For a selection of pictures associated with this post, please click here.
Yesterday, our first full day in Pune, was pretty jam-packed, fascinating and moving. We began our day with a long visit to a substance abuse rehab center called Muktangan Mitra. It’s run by Dr. Anil Awachat, a noted writer and social activist. The facility incorporates elements of AA and the kind of programs you can find in U.S. rehab centers but with a Gandhian focus on promoting self-sufficiency (derived in part by Dr. Awachat’s devotion to Thoreau, who of course influenced Gandhi as well). Dr. Awachat, trained as a medical doctor, gave up his professional practice (and his early devotion to socialism) to help set up Muktangan with his wife, and he’s particularly interested in working with people living in villages to promote self-sufficiency along the lines Gandhi advocated. We had an informative meeting with him, and a very moving exchange with a group of around 75 male patients at the center.

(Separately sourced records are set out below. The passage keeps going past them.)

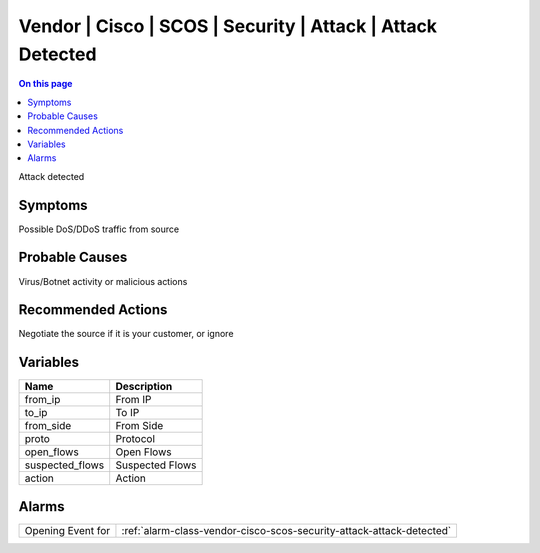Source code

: .. _event-class-vendor-cisco-scos-security-attack-attack-detected:

===========================================================
Vendor | Cisco | SCOS | Security | Attack | Attack Detected
===========================================================
.. contents:: On this page
    :local:
    :backlinks: none
    :depth: 1
    :class: singlecol

Attack detected

Symptoms
--------
Possible DoS/DDoS traffic from source

Probable Causes
---------------
Virus/Botnet activity or malicious actions

Recommended Actions
-------------------
Negotiate the source if it is your customer, or ignore

Variables
----------
==================== ==================================================
Name                 Description
==================== ==================================================
from_ip              From IP
to_ip                To IP
from_side            From Side
proto                Protocol
open_flows           Open Flows
suspected_flows      Suspected Flows
action               Action
==================== ==================================================

Alarms
------
================= ======================================================================
Opening Event for :ref:`alarm-class-vendor-cisco-scos-security-attack-attack-detected`
================= ======================================================================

Some of them told us their own stories about how they became involved in substance abuse, and we were able to ask (and answer) questions in a wonderful give and take. Muktangan Mitra is another in a series of examples of institutions created by people influenced by Gandhi who opted out of mainstream careers to work on behalf of other who are marginalized, deprived, or suffering.
After our visit to the center we had a wonderful lunch at a Persian restaurant Madhuri recommended. It was wonderful, a huge open-air wood and bamboo structure in a kind of tropical setting that was part restaurant, part hookah bar (lots of young people sitting around smoking and just hanging out together), and part jazz club, with huge posters of Miles Davis, Herbie Hancock, Billie Holiday, and others on the wall. The food was fabulous (I had an Iranian dish, cranberry rice with chicken), and the ambience great. After lunch we went by coach to one of the main tourist sites in Pune, Shaniwar Wada Palace, a huge 18th century fort and palace that became one of the last centers of resistance to the British. The vast array of wood-built structures that formed the palace burned down in 1828, but the grounds and foundations are intact and the huge fortified wall in the front with its beautiful rooms above were wonderful to visit. After I’d seen the fort I walked out to the street and around to the front to get a picture of the whole fort, but I got distracted by the array of sidewalk merchants who were running ingenious little businesses on blankets. There was a woman selling locks, another fellow selling keys who was repairing the lock on a suitcase, jewelry vendors, palm readers and fortune tellers, and, my favorite, a woman sitting on a chair who simply had a bathroom scale sitting in front of her. That was it. A business pared down to the bare minimum. She didn’t care if I weighed myself but she wanted me to take her picture and she whooped with delight when she saw her image on my LCD screen. For me she symbolizes Indian ingenuity and the drive to find a way to get by under difficult circumstances. Again, it's easy to idealize or sentimentalize people like her, but she impressed me, and she seemed just as happy as could be.